Garden Report Card
10/24/04
        I know, I know, I do this every year, but I've discovered that my readers love to hear about my failures.  It's comforting to find there are fellow gardeners suffering similar troubles. For me, it's also a helpful reminder of what I did wrong or right each summer.  Since my memory is obviously as good as a rheostat and is always dim when it comes to remembering which seeds I've planted in previous years, it's nice to have a record.
        Let's start with flowers this year instead of vegetables.  I bought some white petunias this spring that turned out to be the cascading kind designed to be planted in hanging baskets.  It was a mistake that turned into a delight.  By July they were making an incredible display. They climbed up and over and around the perennials, making a blaze of white blossoms long after their hosts had finished blooming. I never bothered to pinch off their spent blooms, but even though they produced seeds, it didn't deter the plants from continuing to put forth an endless supply of new flowers. I wish I'd taken a picture before the frost -  would have been much nicer  than the Brussels sprouts.
        My friend Eileen gave me a flat of beautiful marigolds of the palest yellow. I've always made a border of marigolds along the vegetable garden fence.  This discourages insects that dislike the strong smell of these flowers. Since I'm not very fond of the color orange I was thrilled to find these new marigolds.  They are still full of powder puffs of creamy bloom.  I potted up several plants just before the frost to bring inside.  Don't know how long they'll continue blooming, but I thought it was worth a try.      
        The vegetable garden was, as usual, full of ups and downs. The biggest success was the cucumbers. I planted a long-vined variety called Summer Dance from Pinetree Seeds, a Japanese type as crisp as an apple. I've had a cucumber sandwich on nice thin bread for lunch just about every day since late August, trying to keep up with them.
        I chose a new variety of bush bean this summer called Masai. The plants are small but produced dozens of long thin beans and kept producing them all summer.  The beans never got too fat, even when fully mature, and I could pick whole handfuls at a time.  The plants stayed upright so the beans weren't dragged down in the dirt and hardly needed to be washed.       
            The colorful collection of peppers - red, green, yellow, purple and brown - that I raised from seed (also from Pinetree Seeds) were not a success.  Of course there was no way to tell which seedlings would produce which colors.  I had way too many seedlings and by not planting all of them, I ended up with all green and one yellow, so I can't tell you what those other varieties would have tasted like.
             I'd forgotten the effort involved in raising your own seedlings.  The zinnias I started from seed to transplant to the vegetable garden for bouquets. I also grew California poppies from seed and they were an equally big disappointment.  I thought they'd be like the ones I saw growing in a garden in England which were a spectacular rainbow of pastel colors, but they were all plain yellow and too small to be worth picking. 

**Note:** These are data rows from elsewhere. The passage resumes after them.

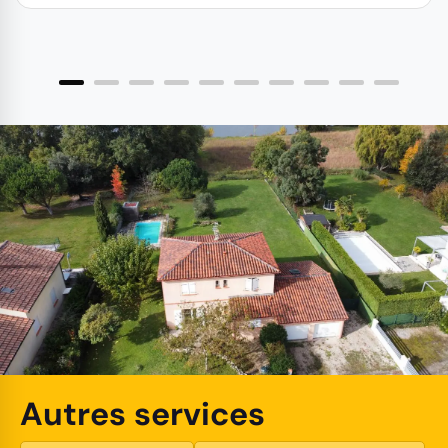
Autres services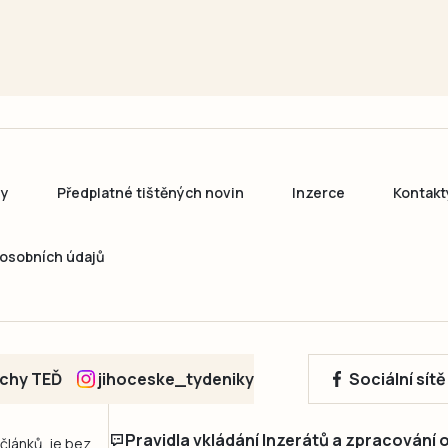
ny
Předplatné tištěných novin
Inzerce
Kontakt
osobních údajů
echy TEĎ
jihoceske_tydeniky
Sociální sít
Pravidla vkládání Inzerátů a zpracování
 článků, je bez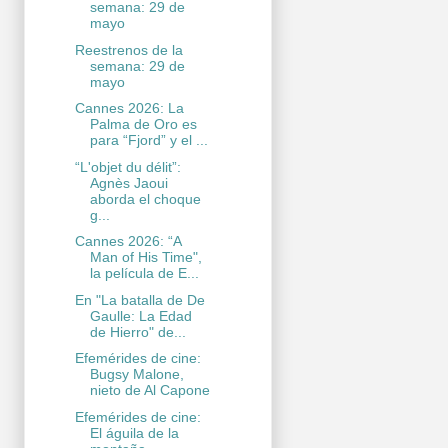
semana: 29 de
mayo
Reestrenos de la
semana: 29 de
mayo
Cannes 2026: La
Palma de Oro es
para “Fjord” y el ...
“L'objet du délit”:
Agnès Jaoui
aborda el choque
g...
Cannes 2026: “A
Man of His Time",
la película de E...
En "La batalla de De
Gaulle: La Edad
de Hierro" de...
Efemérides de cine:
Bugsy Malone,
nieto de Al Capone
Efemérides de cine:
El águila de la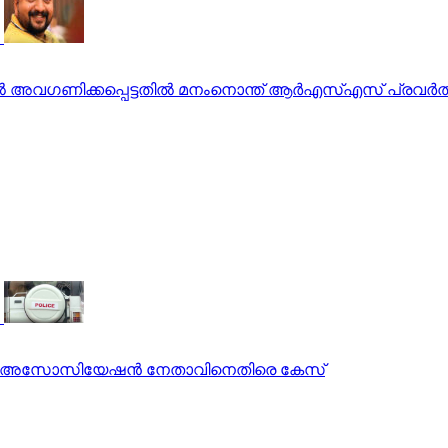
തില്‍ അവഗണിക്കപ്പെട്ടതില്‍ മനംനൊന്ത് ആര്‍എസ്എസ് പ്രവര
ൊലീസ് അസോസിയേഷന്‍ നേതാവിനെതിരെ കേസ്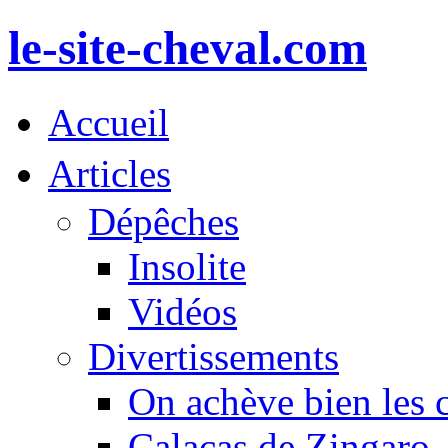
le-site-cheval.com
Accueil
Articles
Dépêches
Insolite
Vidéos
Divertissements
On achève bien les 
Calacas de Zingaro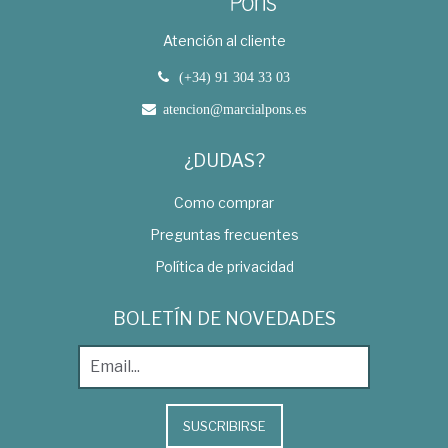
Atención al cliente
(+34) 91 304 33 03
atencion@marcialpons.es
¿DUDAS?
Como comprar
Preguntas frecuentes
Política de privacidad
BOLETÍN DE NOVEDADES
SUSCRIBIRSE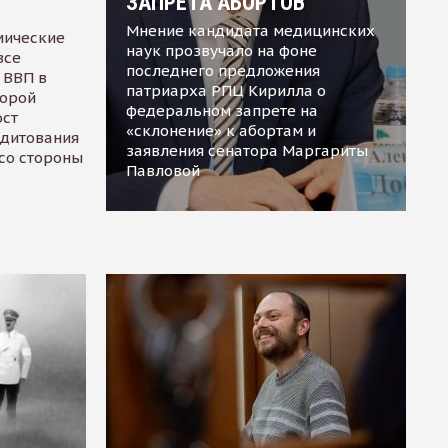
ЗАПРЕТА АБОРТОВ
Мнение кандидата медицинских
мические
наук прозвучало на фоне
все
последнего предложения
 ВВП в
патриарха РПЦ Кирилла о
торой
федеральном запрете на
ост
«склонение» к абортам и
едитования
заявления сенатора Маргариты
 со стороны
Павловой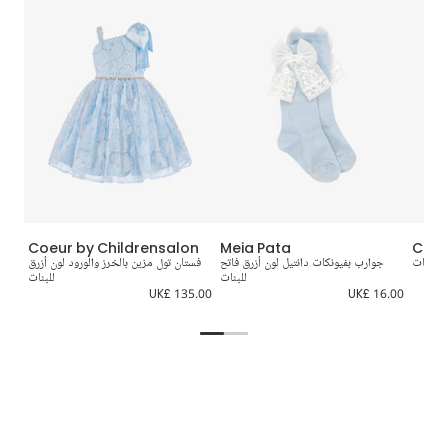
Coeur by Childrensalon
Meia Pata
Coeu
 للبنات
جوارب بفيونكات دانتيل لون أزرق فاتح
فستان تول مزين بالخرز والورود لون أزرق
حذاء 
للبنات
للبنات
0.00
UK£ 135.00
UK£ 16.00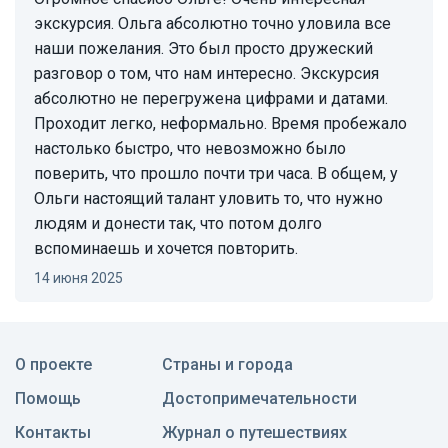
экскурсия. Ольга абсолютно точно уловила все
наши пожелания. Это был просто дружеский
разговор о том, что нам интересно. Экскурсия
абсолютно не перегружена цифрами и датами.
Проходит легко, неформально. Время пробежало
настолько быстро, что невозможно было
поверить, что прошло почти три часа. В общем, у
Ольги настоящий талант уловить то, что нужно
людям и донести так, что потом долго
вспоминаешь и хочется повторить.
14 июня 2025
О проекте
Страны и города
Помощь
Достопримечательности
Контакты
Журнал о путешествиях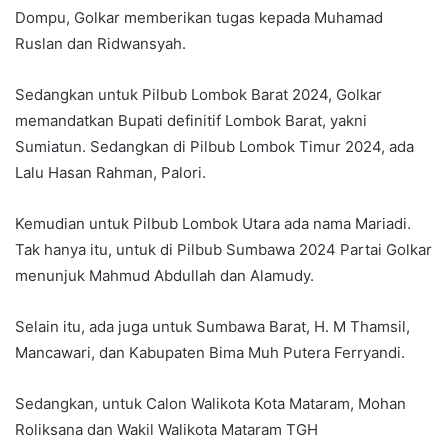
Dompu, Golkar memberikan tugas kepada Muhamad
Ruslan dan Ridwansyah.
Sedangkan untuk Pilbub Lombok Barat 2024, Golkar
memandatkan Bupati definitif Lombok Barat, yakni
Sumiatun. Sedangkan di Pilbub Lombok Timur 2024, ada
Lalu Hasan Rahman, Palori.
Kemudian untuk Pilbub Lombok Utara ada nama Mariadi.
Tak hanya itu, untuk di Pilbub Sumbawa 2024 Partai Golkar
menunjuk Mahmud Abdullah dan Alamudy.
Selain itu, ada juga untuk Sumbawa Barat, H. M Thamsil,
Mancawari, dan Kabupaten Bima Muh Putera Ferryandi.
Sedangkan, untuk Calon Walikota Kota Mataram, Mohan
Roliksana dan Wakil Walikota Mataram TGH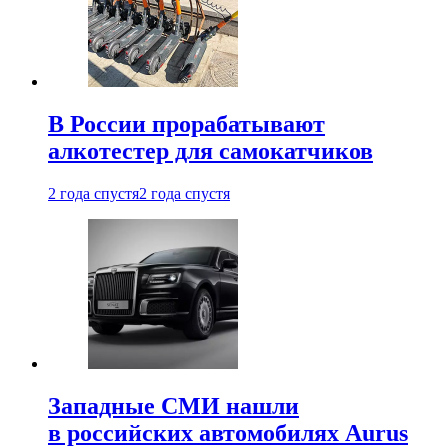
В России прорабатывают
алкотестер для самокатчиков
2 года спустя
2 года спустя
Западные СМИ нашли
в российских автомобилях Aurus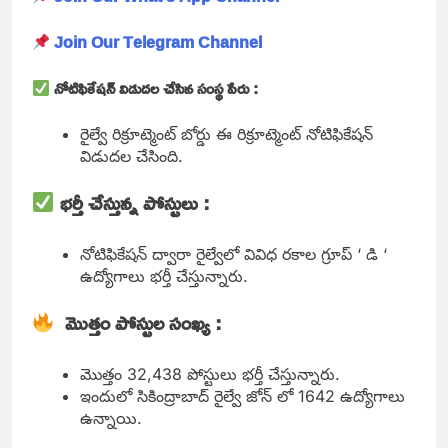
Join Our Telegram Channel
నోటిఫికేషన్ విడుదల చేసిన సంస్థ పేరు :
రైల్వే రిక్రూట్మెంట్ బోర్డు ఈ రిక్రూట్మెంట్ నోటిఫికేషన్
విడుదల చేసింది.
భర్తీ చేస్తున్న పోస్టులు :
నోటిఫికేషన్ ద్వారా రైల్వేలో వివిధ రకాల గ్రూప్ ‘ డి ‘
ఉద్యోగాలు భర్తీ చేస్తున్నారు.
మొత్తం పోస్టుల సంఖ్య :
మొత్తం 32,438 పోస్టులు భర్తీ చేస్తున్నారు.
ఇందులో సికింద్రాబాద్ రైల్వే జోన్ లో 1642 ఉద్యోగాలు
ఉన్నాయి.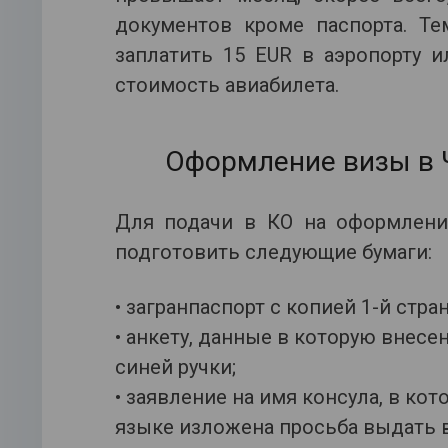
документов кроме паспорта. Те
заплатить 15 EUR в аэропорту 
стоимость авиабилета.
Оформление визы в 
Для подачи в КО на оформлени
подготовить следующие бумаги:
• загранпаспорт с копией 1-й стра
• анкету, данные в которую внес
синей ручки;
• заявление на имя консула, в ко
языке изложена просьба выдать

              I started my seedling too early because I was going to New Orleans and wanted to get a head start.  Most got too leggy and tall by the time I transplanted them.  Starting the Brussels sprouts that early was a serious mistake.  Like parsnips, Brussels sprouts require several hard frosts in order to taste good.
            My plants were almost four feet tall before there was any cold weather and the sprouts at the bottoms of their stems were bigger than golf balls. We harvested a batch after the first frost, picking the small ones higher up each stalk, but they weren't very good.  The next batch was better, but I think we need a few really good killing frosts before we try any more.
            How were your carrots this year?  I had the biggest carrots I've ever grown. By August they were almost as big as cucumbers, but surprisingly sweet and tender. With a half bushel of new potatoes, the carrots and a row's worth of onions, I decided it was time to have a pot roast and invite a few friends for dinner. A good home-grown pot roast deserves home-grown vegetables.  I'll  add some celery, but it will be store-bought.  Celery is a fussy vegetable to grow so I don't. 
            It's sad to see the end of the garden year, but Mother Nature is certainly giving it a magnificent send-off. I don't think I've ever seen more spectacular colors. When I looked across the valley just before dusk yesterday, the sun set the trees ablaze.